## GOAL OF THE EXERCISE
A picture-free, exact copy of all the records below is the goal.

╭─ MATERIAL FOR THIS EXERCISE

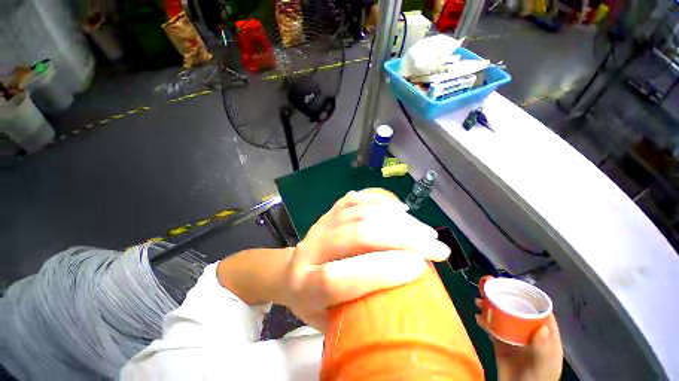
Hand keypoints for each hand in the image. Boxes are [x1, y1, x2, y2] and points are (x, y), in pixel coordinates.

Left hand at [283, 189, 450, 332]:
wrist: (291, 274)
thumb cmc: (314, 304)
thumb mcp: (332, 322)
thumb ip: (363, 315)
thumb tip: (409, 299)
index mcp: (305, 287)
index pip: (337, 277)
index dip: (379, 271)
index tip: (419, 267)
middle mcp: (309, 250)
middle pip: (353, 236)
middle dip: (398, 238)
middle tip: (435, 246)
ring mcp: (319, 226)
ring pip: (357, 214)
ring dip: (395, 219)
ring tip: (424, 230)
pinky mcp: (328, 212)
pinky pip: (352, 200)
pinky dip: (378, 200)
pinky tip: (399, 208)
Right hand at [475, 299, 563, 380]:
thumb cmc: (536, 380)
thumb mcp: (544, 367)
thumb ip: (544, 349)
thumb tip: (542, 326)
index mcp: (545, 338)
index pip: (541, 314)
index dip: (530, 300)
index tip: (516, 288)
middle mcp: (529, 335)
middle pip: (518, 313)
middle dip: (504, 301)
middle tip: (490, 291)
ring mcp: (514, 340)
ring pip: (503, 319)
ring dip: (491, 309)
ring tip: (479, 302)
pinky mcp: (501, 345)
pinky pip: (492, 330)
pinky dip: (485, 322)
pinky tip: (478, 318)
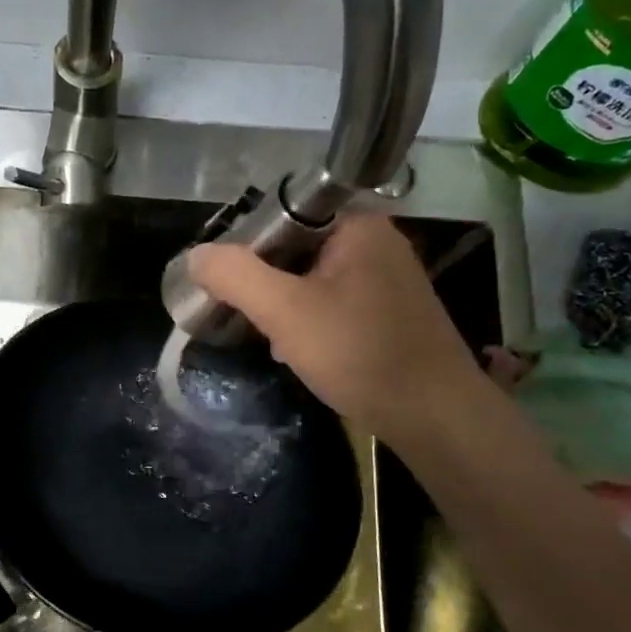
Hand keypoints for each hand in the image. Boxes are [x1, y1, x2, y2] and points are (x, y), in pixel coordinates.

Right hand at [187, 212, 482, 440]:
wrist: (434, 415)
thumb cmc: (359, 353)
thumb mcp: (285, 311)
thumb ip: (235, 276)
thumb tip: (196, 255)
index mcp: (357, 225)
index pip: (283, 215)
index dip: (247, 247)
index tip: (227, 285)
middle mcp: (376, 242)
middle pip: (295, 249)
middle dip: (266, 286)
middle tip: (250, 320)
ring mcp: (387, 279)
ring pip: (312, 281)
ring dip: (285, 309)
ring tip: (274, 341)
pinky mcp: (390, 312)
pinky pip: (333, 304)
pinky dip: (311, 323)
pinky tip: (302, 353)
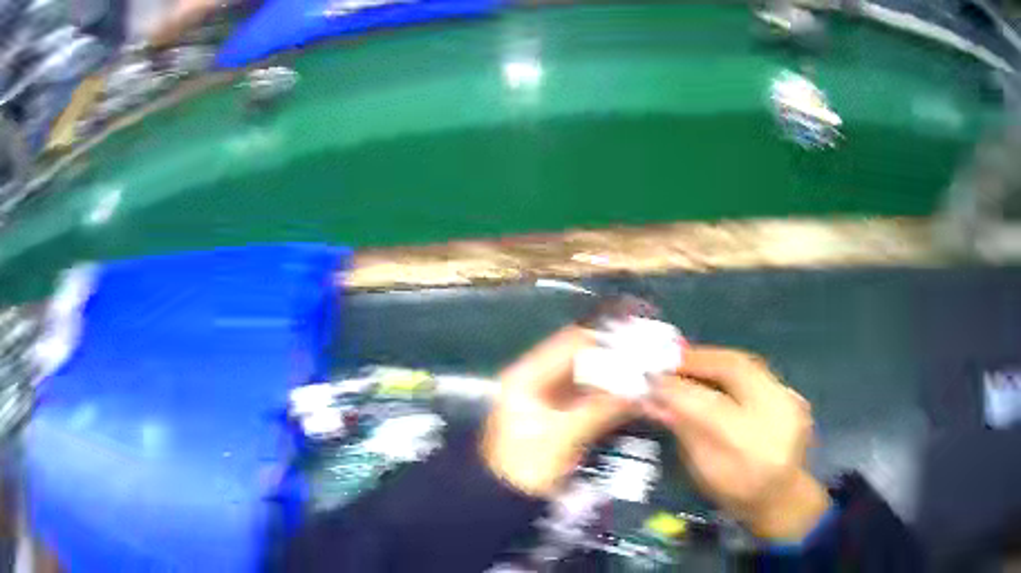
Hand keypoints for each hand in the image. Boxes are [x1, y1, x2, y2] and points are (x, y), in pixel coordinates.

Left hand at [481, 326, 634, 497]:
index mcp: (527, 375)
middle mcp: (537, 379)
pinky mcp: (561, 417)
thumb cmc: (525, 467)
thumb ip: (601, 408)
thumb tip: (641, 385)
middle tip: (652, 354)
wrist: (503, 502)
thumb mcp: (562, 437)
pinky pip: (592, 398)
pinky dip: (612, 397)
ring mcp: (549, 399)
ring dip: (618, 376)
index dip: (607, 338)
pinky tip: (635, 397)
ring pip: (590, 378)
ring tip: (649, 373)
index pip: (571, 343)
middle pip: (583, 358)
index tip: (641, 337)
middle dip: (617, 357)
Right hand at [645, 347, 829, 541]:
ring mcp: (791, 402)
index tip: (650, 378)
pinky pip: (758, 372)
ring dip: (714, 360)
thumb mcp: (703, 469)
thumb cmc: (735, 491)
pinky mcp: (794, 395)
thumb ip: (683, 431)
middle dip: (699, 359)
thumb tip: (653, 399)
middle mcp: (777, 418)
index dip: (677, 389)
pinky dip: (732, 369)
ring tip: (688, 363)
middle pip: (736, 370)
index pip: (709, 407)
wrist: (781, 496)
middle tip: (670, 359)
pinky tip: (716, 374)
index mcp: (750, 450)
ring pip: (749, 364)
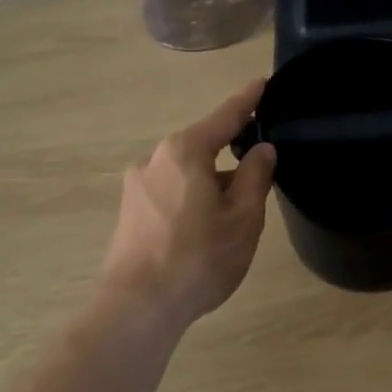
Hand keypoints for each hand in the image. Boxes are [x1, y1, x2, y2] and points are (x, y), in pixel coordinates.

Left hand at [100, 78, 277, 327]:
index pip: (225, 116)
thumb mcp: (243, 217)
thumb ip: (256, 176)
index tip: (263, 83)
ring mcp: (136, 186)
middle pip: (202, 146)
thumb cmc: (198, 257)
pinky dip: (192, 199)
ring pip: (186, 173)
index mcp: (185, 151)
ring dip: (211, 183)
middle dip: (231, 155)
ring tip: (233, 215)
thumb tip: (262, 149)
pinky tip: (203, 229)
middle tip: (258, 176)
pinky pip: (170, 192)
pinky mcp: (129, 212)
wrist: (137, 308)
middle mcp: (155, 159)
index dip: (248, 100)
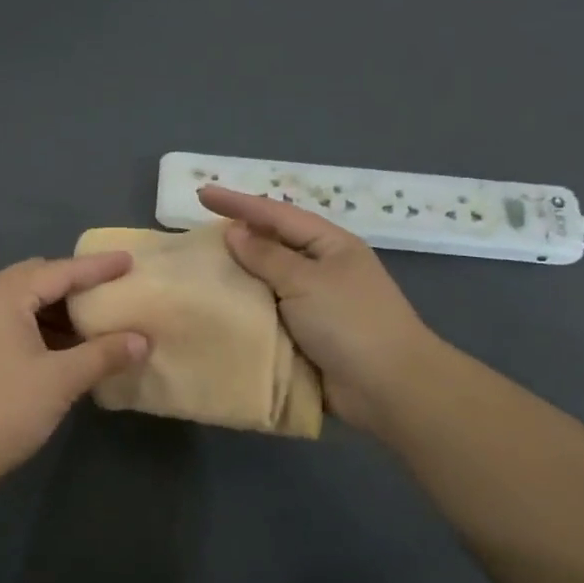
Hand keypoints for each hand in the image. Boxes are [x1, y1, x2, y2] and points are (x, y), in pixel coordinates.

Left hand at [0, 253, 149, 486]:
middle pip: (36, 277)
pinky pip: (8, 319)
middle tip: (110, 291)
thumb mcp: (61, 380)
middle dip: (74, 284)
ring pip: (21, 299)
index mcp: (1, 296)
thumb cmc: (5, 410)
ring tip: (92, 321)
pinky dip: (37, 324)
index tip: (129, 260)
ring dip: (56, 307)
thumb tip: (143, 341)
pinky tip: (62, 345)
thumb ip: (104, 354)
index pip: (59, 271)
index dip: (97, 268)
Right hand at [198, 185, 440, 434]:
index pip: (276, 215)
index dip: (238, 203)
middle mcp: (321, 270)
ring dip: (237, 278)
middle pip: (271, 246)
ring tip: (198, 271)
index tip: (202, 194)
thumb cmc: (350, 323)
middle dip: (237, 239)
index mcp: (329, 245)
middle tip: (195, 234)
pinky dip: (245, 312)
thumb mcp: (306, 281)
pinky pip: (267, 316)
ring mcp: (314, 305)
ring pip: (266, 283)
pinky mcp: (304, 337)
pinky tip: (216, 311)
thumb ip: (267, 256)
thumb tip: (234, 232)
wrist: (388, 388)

╰─

## ANSWER SPACE
Hand keypoints for each hand in the image. Boxes are [x1, y1, x2, y2] and points are (x, y), in pixel coordinates.

Left hand at [283, 189, 450, 332]:
wrist: (291, 274)
thumb cmc: (314, 304)
thumb mcp: (332, 322)
thumb ip: (363, 315)
thumb tip: (409, 299)
index mcp: (305, 287)
index pip: (337, 277)
index dip: (379, 271)
index tip: (419, 267)
middle mcp: (309, 250)
middle pip: (353, 236)
middle dip: (398, 238)
middle tip: (435, 246)
ring mcp: (319, 226)
ring pip: (357, 214)
ring dip: (395, 219)
ring tip: (424, 230)
pinky mcp: (328, 212)
pinky pip: (352, 200)
pinky dip: (378, 200)
pinky tip: (399, 208)
Right hand at [475, 299, 563, 380]:
thumb cmc: (536, 380)
thumb mcp: (544, 367)
thumb ip: (544, 349)
thumb tip: (542, 326)
index mcp: (545, 338)
index pip: (541, 314)
index dip: (530, 300)
index tip: (516, 288)
middle mcp: (529, 335)
middle pip: (518, 313)
middle dip: (504, 301)
middle tip: (490, 291)
ring mcp: (514, 340)
ring pip: (503, 319)
ring dip: (491, 309)
ring tip: (479, 302)
pinky mcp: (501, 345)
pinky pip: (492, 330)
pinky dip: (485, 322)
pinky tip: (478, 318)
Hand keypoints for each hand in the image. Boxes are [x1, y1, x2, y2] and points are (x, y), in pixel coordinates.

Right hand at [187, 212, 482, 440]:
wrist: (434, 415)
thumb cmc: (359, 353)
thumb mcp: (285, 311)
thumb ip: (235, 276)
thumb tip: (196, 255)
index mcp: (357, 225)
index pip: (283, 215)
index dip: (247, 247)
index tip: (227, 285)
middle mcp: (376, 242)
middle pip: (295, 249)
middle dip: (266, 286)
middle tip: (250, 320)
ring mcp: (387, 279)
ring pip: (312, 281)
ring dip: (285, 309)
ring tip: (274, 341)
pinky mcp: (390, 312)
pinky pip: (333, 304)
pinky dip: (311, 323)
pinky tip: (302, 353)
Hand keypoints for each hand in the image. Boxes are [x1, y1, x2, y2] and points are (x, y), in pixel coordinates.

Left hand at [481, 326, 634, 497]:
index mcp: (527, 375)
middle mcp: (537, 379)
pinky mcp: (561, 417)
thumb cmc: (525, 467)
thumb ip: (601, 408)
thumb tip: (641, 385)
middle tip: (652, 354)
wrist: (503, 502)
thumb mcp: (562, 437)
pinky pip: (592, 398)
pinky dip: (612, 397)
ring mcp: (549, 399)
ring dip: (618, 376)
index dip: (607, 338)
pinky tip: (635, 397)
ring pip: (590, 378)
ring tip: (649, 373)
index pip: (571, 343)
middle pip: (583, 358)
index tip: (641, 337)
middle dip: (617, 357)
Right hand at [645, 347, 829, 541]:
ring mcp: (791, 402)
index tip: (650, 378)
pinky pip: (758, 372)
ring dip: (714, 360)
thumb mcp: (703, 469)
thumb cmc: (735, 491)
pinky mcp: (794, 395)
thumb ip: (683, 431)
middle dip: (699, 359)
thumb tip: (653, 399)
middle mcp: (777, 418)
index dip: (677, 389)
pinky dip: (732, 369)
ring tip: (688, 363)
middle pip: (736, 370)
index pip: (709, 407)
wrist: (781, 496)
middle tip: (670, 359)
pinky tip: (716, 374)
index mcp: (750, 450)
ring pip: (749, 364)
Hand keypoints for each hand in the image. Boxes are [x1, y1, x2, y2] and points are (x, y), in pixel coordinates.

Left hand at [100, 78, 277, 327]:
index pip: (225, 116)
thumb mcp: (243, 217)
thumb ip: (256, 176)
index tip: (263, 83)
ring mcp: (136, 186)
middle pip: (202, 146)
thumb cmc: (198, 257)
pinky dip: (192, 199)
ring pip: (186, 173)
index mcp: (185, 151)
ring dip: (211, 183)
middle dip: (231, 155)
ring tip: (233, 215)
thumb tip: (262, 149)
pinky tip: (203, 229)
middle tip: (258, 176)
pinky pip: (170, 192)
pinky mcp: (129, 212)
wrist: (137, 308)
middle mcp: (155, 159)
index dip: (248, 100)
Hand keypoints for each hand in the image. Boxes are [x1, y1, x2, y2] and points are (x, y), in pixel coordinates.

Left hand at [0, 253, 149, 486]:
middle pip: (36, 277)
pinky pip: (8, 319)
middle tip: (110, 291)
thumb mcp: (61, 380)
middle dip: (74, 284)
ring pip: (21, 299)
index mcp: (1, 296)
thumb cmc: (5, 410)
ring tip: (92, 321)
pinky dip: (37, 324)
index tip: (129, 260)
ring dip: (56, 307)
thumb tip: (143, 341)
pinky tip: (62, 345)
thumb ip: (104, 354)
index pip: (59, 271)
index dip: (97, 268)
Right hand at [198, 185, 440, 434]:
index pip: (276, 215)
index dip: (238, 203)
middle mcp: (321, 270)
ring dip: (237, 278)
middle pip: (271, 246)
ring tip: (198, 271)
index tip: (202, 194)
thumb cmc: (350, 323)
middle dip: (237, 239)
index mcp: (329, 245)
middle tip: (195, 234)
pinky dip: (245, 312)
thumb mcp: (306, 281)
pinky pip: (267, 316)
ring mcp: (314, 305)
ring pip: (266, 283)
pinky mcp: (304, 337)
pinky tip: (216, 311)
thumb ip: (267, 256)
thumb tip: (234, 232)
wrist: (388, 388)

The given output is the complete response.